Production Services Affected by Issues with Underlying Service Provider (AWS)
Incident Report for Reflektion, Inc
Postmortem

Executive Summary

AWS API Gateway and Lambda functions in us-east-1 region had increased error rates for 1 hour 20 minutes. During this time, Sitecore Discover’s API customers were affected. Their requests didn’t reach our backend since they got dropped at API Gateway level.

Throughout the outage, Sitecore Discover was serving the traffic that reached its service workers. In terms of impact:

  • API Integration: About 67% of requests were dropped because of AWS outage
  • JS Integration: About 35% of requests were dropped because of AWS outage
  • CEC: CEC was able to load only intermittently during that time

Issue

Per AWS status page, there was degraded response and high error rate from AWS Lambda and API Gateway services in us-east-1. Sitecore Discover has deployments in us-east-1 region in US.

When API Gateway errored out, requests stopped reaching the service workers and instead getting dropped from API Gateway.

For Javascript integrations, there are certain flows which still require API Gateway and queries using those flows were dropped.

Impacts

Customer impact for most customers in US during the impacted windows.

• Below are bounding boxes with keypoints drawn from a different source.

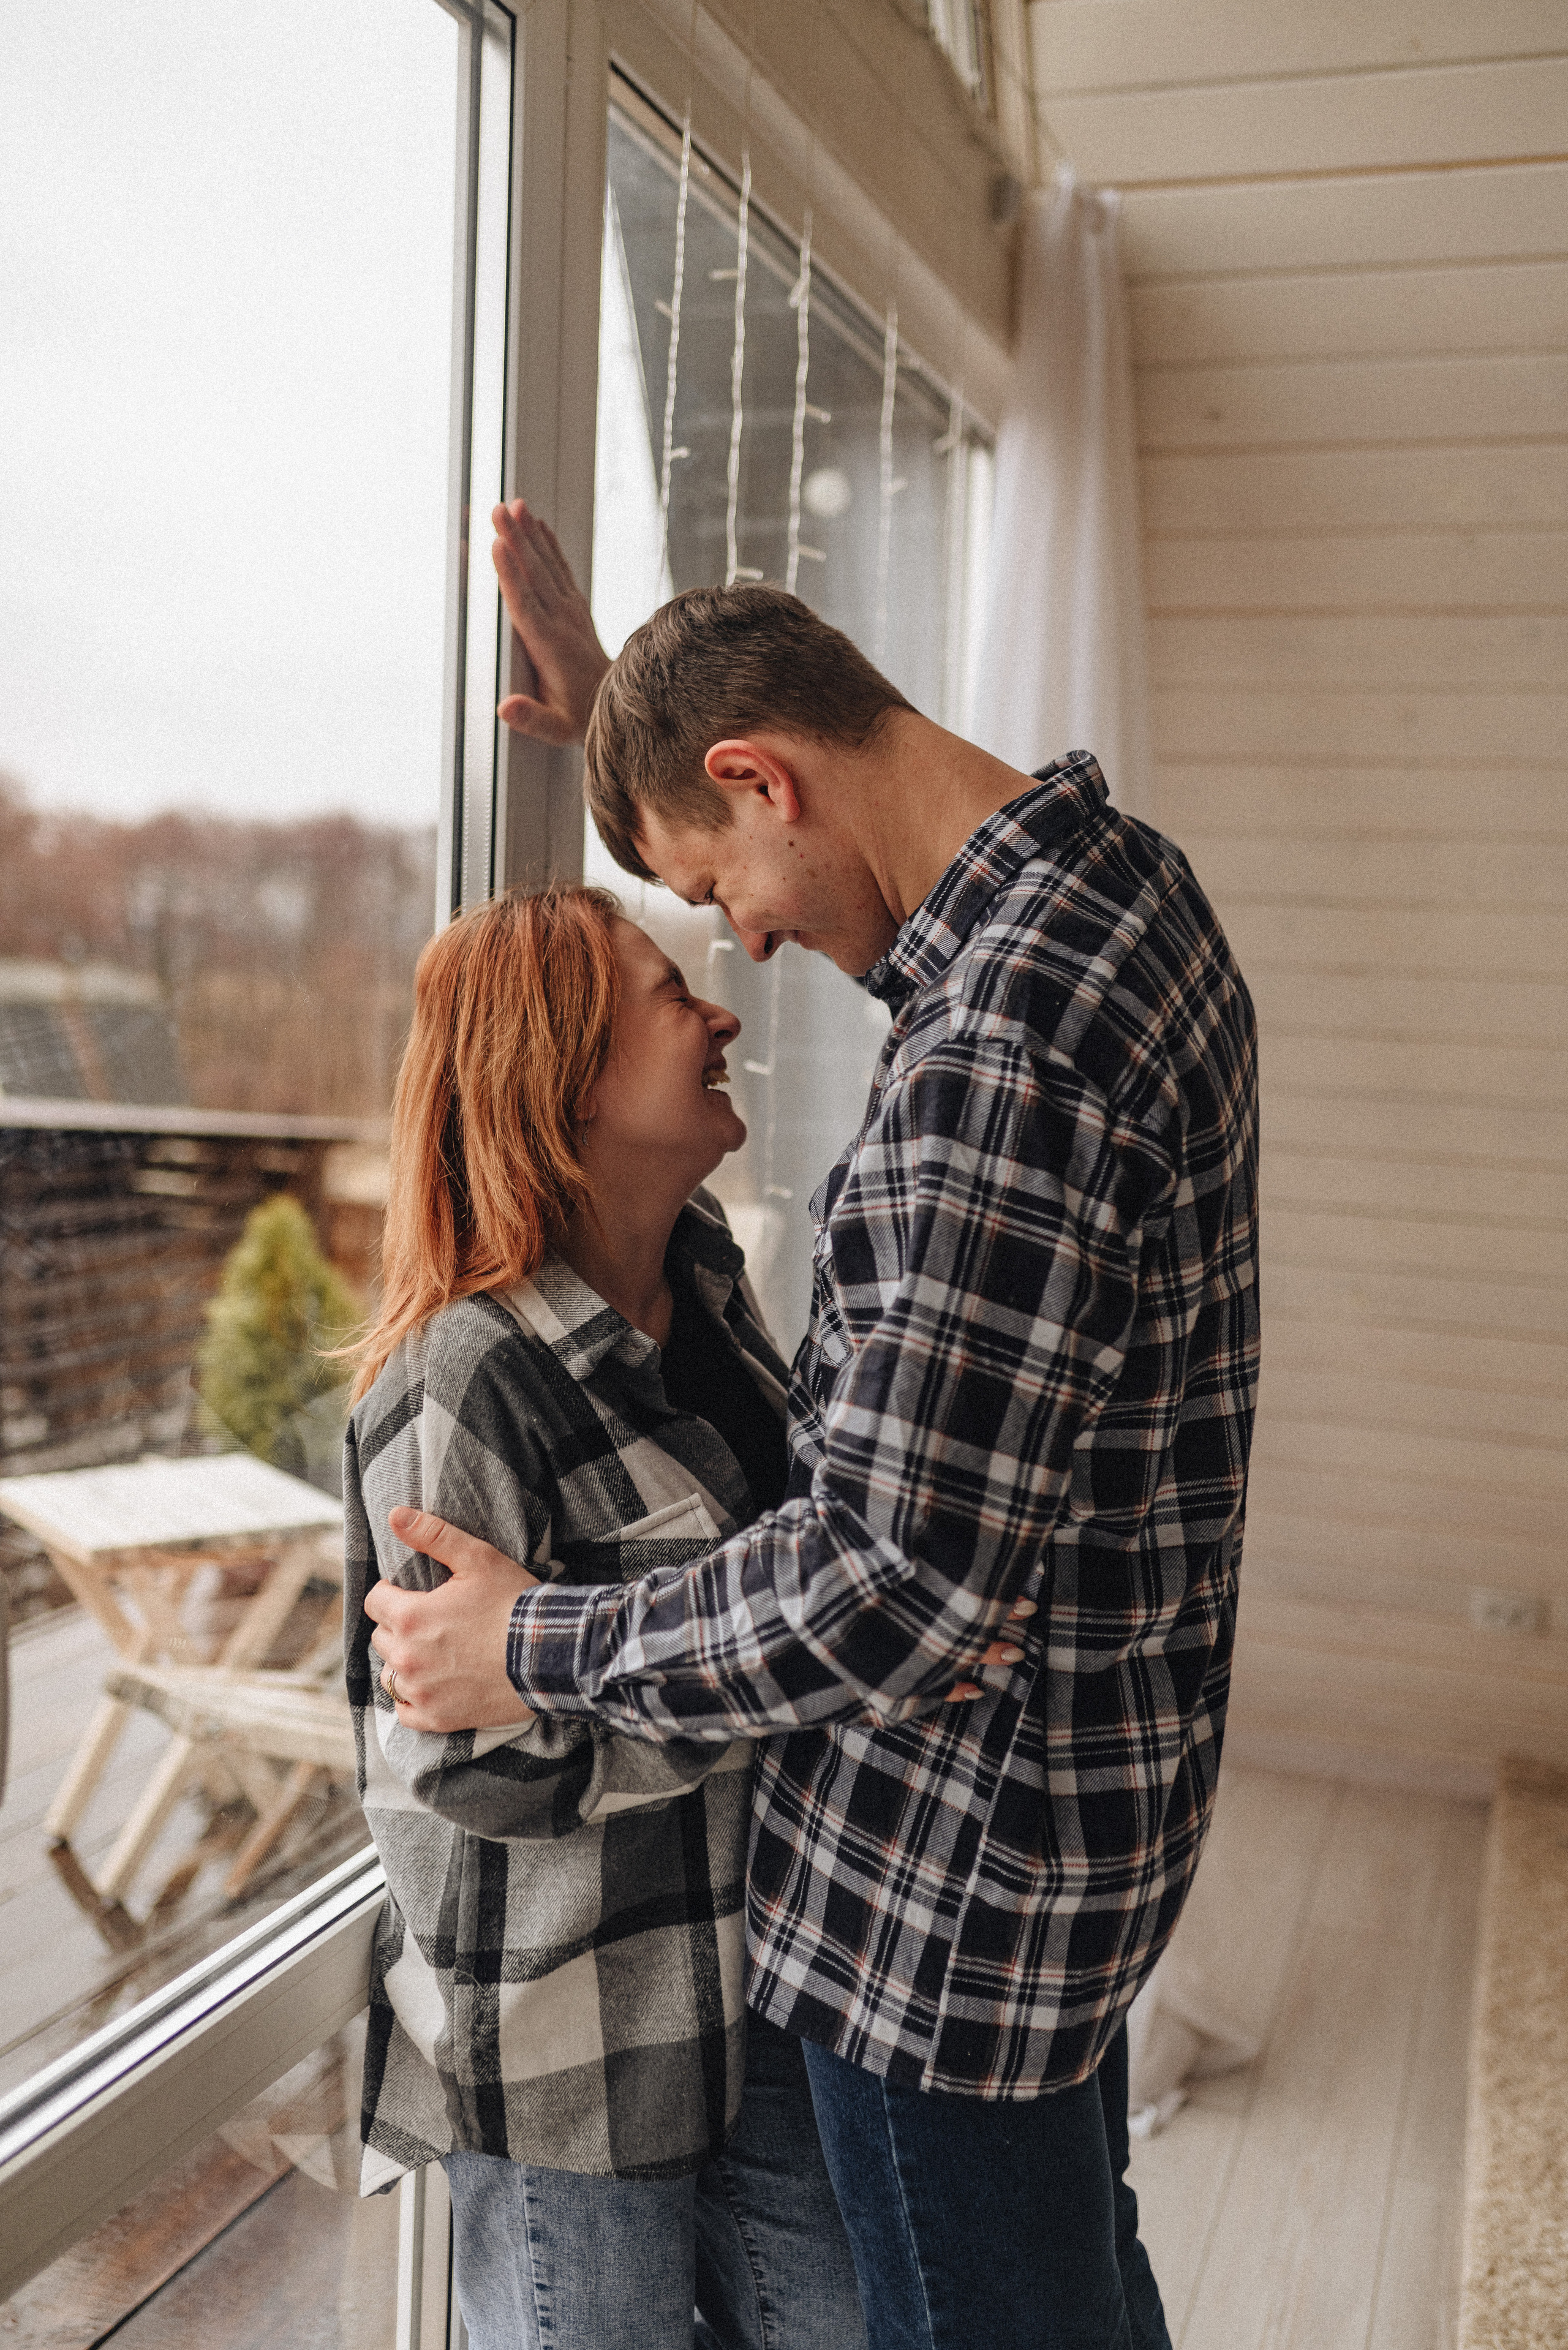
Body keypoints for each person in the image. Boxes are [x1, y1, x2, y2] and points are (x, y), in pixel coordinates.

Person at [367, 503, 1261, 2350]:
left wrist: (530, 1636)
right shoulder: (1116, 896)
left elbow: (890, 1584)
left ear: (762, 774)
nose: (747, 954)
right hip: (1059, 1845)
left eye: (714, 894)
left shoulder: (990, 1060)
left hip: (951, 1891)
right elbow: (777, 852)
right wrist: (631, 708)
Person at [343, 884, 867, 2350]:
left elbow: (787, 1577)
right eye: (666, 993)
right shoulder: (465, 1378)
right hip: (572, 2064)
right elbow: (469, 1761)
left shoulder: (705, 1284)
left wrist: (744, 1657)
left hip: (759, 1998)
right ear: (560, 1076)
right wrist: (791, 1683)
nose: (718, 1014)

Planned changes / followups

  • Sitecore Discover will build automation to bring up a temporary DNS Route which bypasses API Gateway in the event of such outages. It will still require the customer to make some changes to use the new endpoint on their end.
  • Sitecore Discover will re-evaluate and prioritize the change to move to us-east-2.
Posted Jun 15, 2023 - 13:55 PDT

Resolved
This incident has been resolved.
Posted Jun 13, 2023 - 15:31 PDT
Update
We are continuing to monitor for any further issues.
Posted Jun 13, 2023 - 14:34 PDT
Monitoring
AWS is working on a fix and we see most services are recovering. We are actively monitoring the status.
Posted Jun 13, 2023 - 13:47 PDT
Identified
We are monitoring the issue and are in touch with the team in AWS. Latest updates can be found here: https://health.aws.amazon.com/health/status
Posted Jun 13, 2023 - 12:21 PDT
This incident affected: Production Recommendations, Production Search, Production API, Production Customer Engagement Console, and Production Feed Processing.